After the theoretical overview we began learning the individual nerves and applying practical techniques to help them.
Summing up her review of the principles we would be applying over the course of the workshop, Karen reminded us that the mission of craniosacral therapy (CST), according to Dr. John Upledger, is to “contribute toward helping people soften and become more humane.”
Meet the Tissue
To work with cranial nerves we applied skills we already use in our craniosacral techniques but just perceive our palpation at a deeper level. We evaluate and treat these nerves with a variety of techniques, including:
- measuring the inherent movement of the craniosacral system
- treating fascial restrictions by following tissue movement along the direction of comfort
- directing energy through the conductive body
- encouraging cessation of the craniosacral pulse for a moment of release of nerve compression at the cranial base
- spreading bones to release compressed foramins where nerves exit bones
- mouthwork, since so many nerves are impacted by the maxillae and other bones of the hard palate
- positional release which presents an opportunity for restricted nerves to unwind
- temporal decompression at the mandibular joint since this region affects the reticular alarm system and the trigeminal nerve
- and finally, utilizing the significance detector such as when the cranial rhythm stops abruptly when we are on a particular region which is a signal to sit with the sensation
I’ll leave it at that and if you are interested in learning more about this contact Karen Axelrod through her own website or the International Alliance of Healthcare Educators IAHE website. Suffice it to say, I learned alot that I am still assimilating.

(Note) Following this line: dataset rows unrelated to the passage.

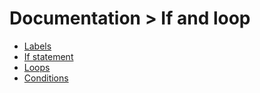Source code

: # Documentation > If and loop

- [Labels](00_labels.md)
- [If statement](01_if_statement.md)
- [Loops](02_while_loop.md)
- [Conditions](03_conditions.md)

One of the best parts was actually getting lots of craniosacral therapy for myself as it had been a few years since my last workshop and I was happy to return to the community of practitioners. I recommend this class “Craniosacral Therapy for Cranial Nerves 1,” as an excellent overview of the 12 pairs of cranial nerves and for teaching us skills to apply our techniques toward benefiting people suffering from troubling conditions related to these nerves.